After going through menopause, the mother ended up signing up to the Snowflakes program run by the Nightlight Christian Adoptions agency.

Ms Archerd’s embryos were then assigned to the agency’s Open Hearts program for embryos that are “hard to place,” along with others that have been in storage for a long time or are thought to be less likely to result in a healthy birth.

Lindsey and Tim Pierce, who had been trying to have a baby for seven years, and had “checkmarked anything and everything” in the hope of finding a match.

“We thought it was wild,” Mrs Pierce continued. “We didn’t know they froze embryos that long ago.”
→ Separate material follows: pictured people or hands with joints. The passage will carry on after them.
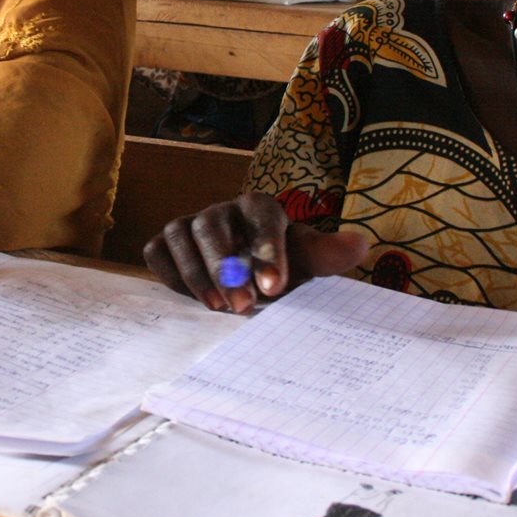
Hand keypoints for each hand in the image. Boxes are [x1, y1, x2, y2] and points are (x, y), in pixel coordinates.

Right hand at [144, 190, 367, 312]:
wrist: (249, 279)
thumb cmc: (280, 267)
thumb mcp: (306, 262)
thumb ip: (327, 255)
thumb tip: (359, 245)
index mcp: (259, 207)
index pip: (262, 218)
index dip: (266, 249)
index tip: (274, 287)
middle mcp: (221, 210)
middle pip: (213, 226)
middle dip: (225, 267)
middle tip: (243, 307)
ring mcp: (190, 225)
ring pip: (180, 235)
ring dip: (196, 273)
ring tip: (217, 309)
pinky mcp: (166, 244)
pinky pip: (157, 251)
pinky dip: (169, 273)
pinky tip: (189, 300)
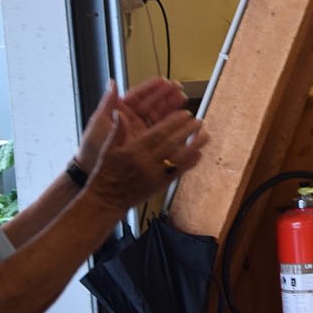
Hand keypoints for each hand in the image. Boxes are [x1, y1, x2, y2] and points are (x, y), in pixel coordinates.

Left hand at [75, 78, 186, 174]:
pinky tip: (180, 118)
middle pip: (151, 104)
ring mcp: (140, 131)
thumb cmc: (92, 147)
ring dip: (170, 106)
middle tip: (179, 88)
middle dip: (165, 95)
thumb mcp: (99, 123)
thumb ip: (108, 103)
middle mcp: (132, 120)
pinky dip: (171, 123)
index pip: (138, 96)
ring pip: (158, 115)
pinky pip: (161, 130)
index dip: (151, 88)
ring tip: (183, 98)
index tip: (164, 81)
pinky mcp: (147, 143)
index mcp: (120, 112)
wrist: (92, 172)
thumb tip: (112, 83)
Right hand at [85, 108, 208, 212]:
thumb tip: (118, 112)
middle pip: (171, 144)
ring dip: (193, 146)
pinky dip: (189, 164)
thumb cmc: (106, 172)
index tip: (185, 113)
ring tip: (206, 135)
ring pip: (178, 158)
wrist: (107, 200)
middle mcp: (146, 163)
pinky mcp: (159, 186)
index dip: (173, 123)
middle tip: (198, 121)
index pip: (157, 134)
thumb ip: (116, 131)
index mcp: (133, 151)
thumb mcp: (107, 150)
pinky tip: (199, 155)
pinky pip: (177, 173)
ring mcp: (154, 176)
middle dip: (186, 131)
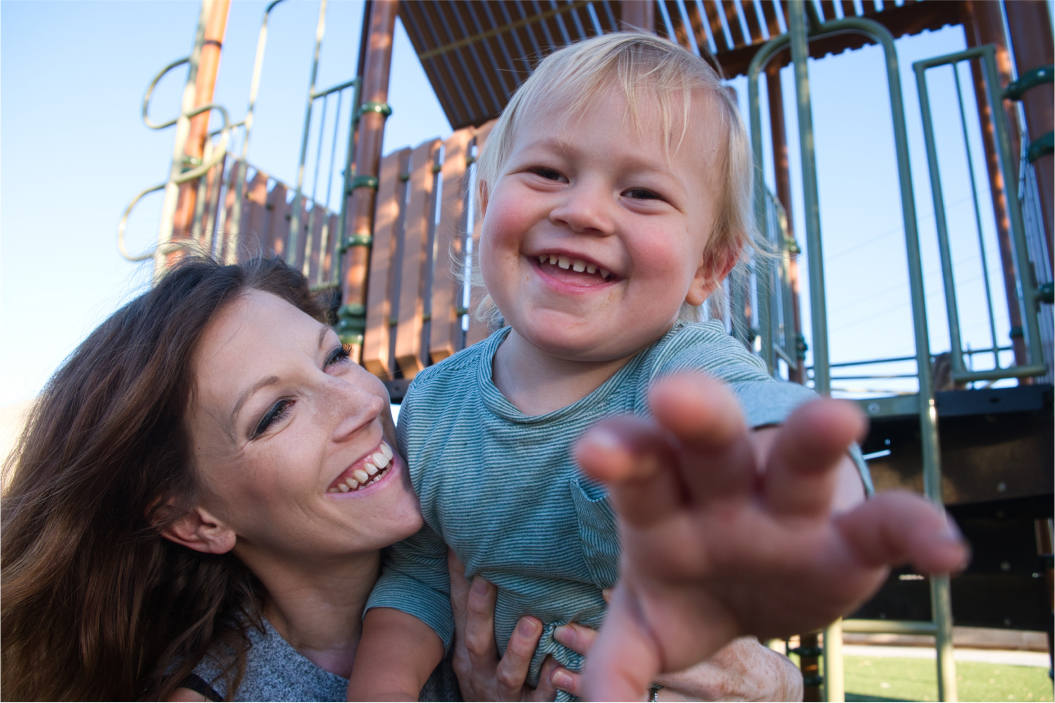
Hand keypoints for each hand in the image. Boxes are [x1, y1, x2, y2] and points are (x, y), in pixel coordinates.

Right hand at [448, 550, 575, 700]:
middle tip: (487, 580)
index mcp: (467, 650)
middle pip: (476, 641)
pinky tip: (558, 664)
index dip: (459, 583)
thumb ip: (477, 610)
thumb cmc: (487, 676)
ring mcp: (503, 692)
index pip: (460, 612)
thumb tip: (468, 552)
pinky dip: (548, 683)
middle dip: (480, 611)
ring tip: (532, 623)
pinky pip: (539, 698)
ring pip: (508, 673)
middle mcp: (480, 670)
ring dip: (518, 648)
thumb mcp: (476, 646)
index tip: (460, 550)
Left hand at [574, 373, 968, 700]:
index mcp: (662, 501)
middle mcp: (723, 490)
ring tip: (838, 418)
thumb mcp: (646, 624)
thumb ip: (616, 661)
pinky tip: (945, 552)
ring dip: (815, 435)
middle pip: (708, 442)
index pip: (638, 466)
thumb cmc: (687, 586)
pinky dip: (918, 531)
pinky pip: (886, 526)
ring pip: (799, 461)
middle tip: (674, 395)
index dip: (619, 453)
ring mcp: (788, 508)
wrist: (755, 592)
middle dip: (696, 416)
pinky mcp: (850, 540)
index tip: (595, 452)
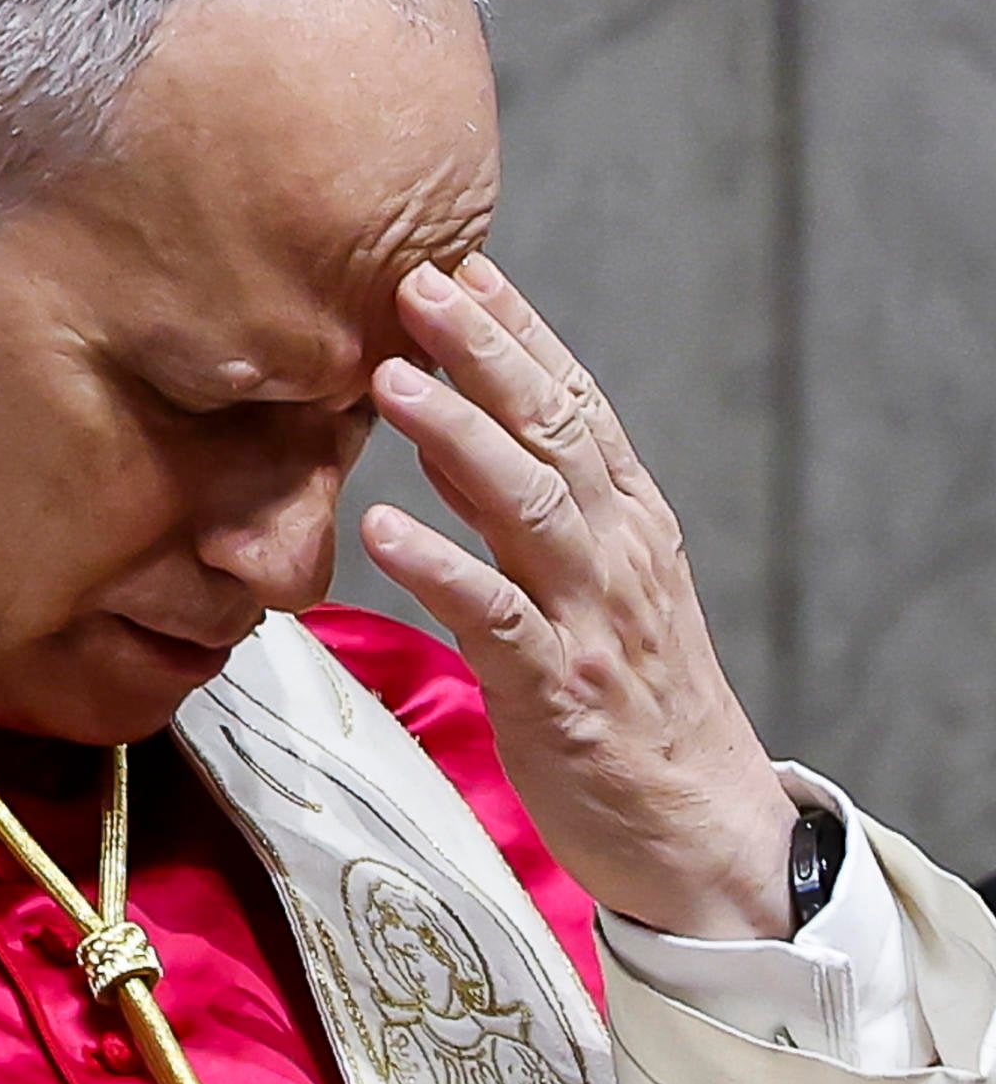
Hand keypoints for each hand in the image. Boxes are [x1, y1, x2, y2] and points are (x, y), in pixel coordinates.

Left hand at [359, 254, 798, 938]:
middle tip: (413, 279)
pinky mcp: (555, 687)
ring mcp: (588, 616)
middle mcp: (613, 551)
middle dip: (484, 351)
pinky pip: (494, 615)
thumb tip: (447, 420)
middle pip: (550, 430)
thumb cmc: (625, 695)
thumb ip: (518, 503)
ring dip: (457, 435)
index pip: (572, 401)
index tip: (457, 259)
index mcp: (623, 518)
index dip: (517, 330)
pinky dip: (440, 567)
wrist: (697, 824)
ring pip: (526, 505)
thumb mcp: (581, 580)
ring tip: (390, 379)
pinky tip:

The Pierces had to travel five hours from their home in Ohio to the clinic in Tennessee five times over two weeks.

One of the three embryos had stopped growing but the other two were transferred to Mrs Pierce’s uterus on November 14, and one developed into a fetus.

Following the birth Ms Archerd also told the MIT Technology Review: “The first thing that I noticed when Lindsey sent me his pictures is how much he looks like my daughter when she was a baby.

“I pulled out my baby book and compared them side by side, and there is no doubt that they are siblings.”

She added that the baby was a “dream come true”.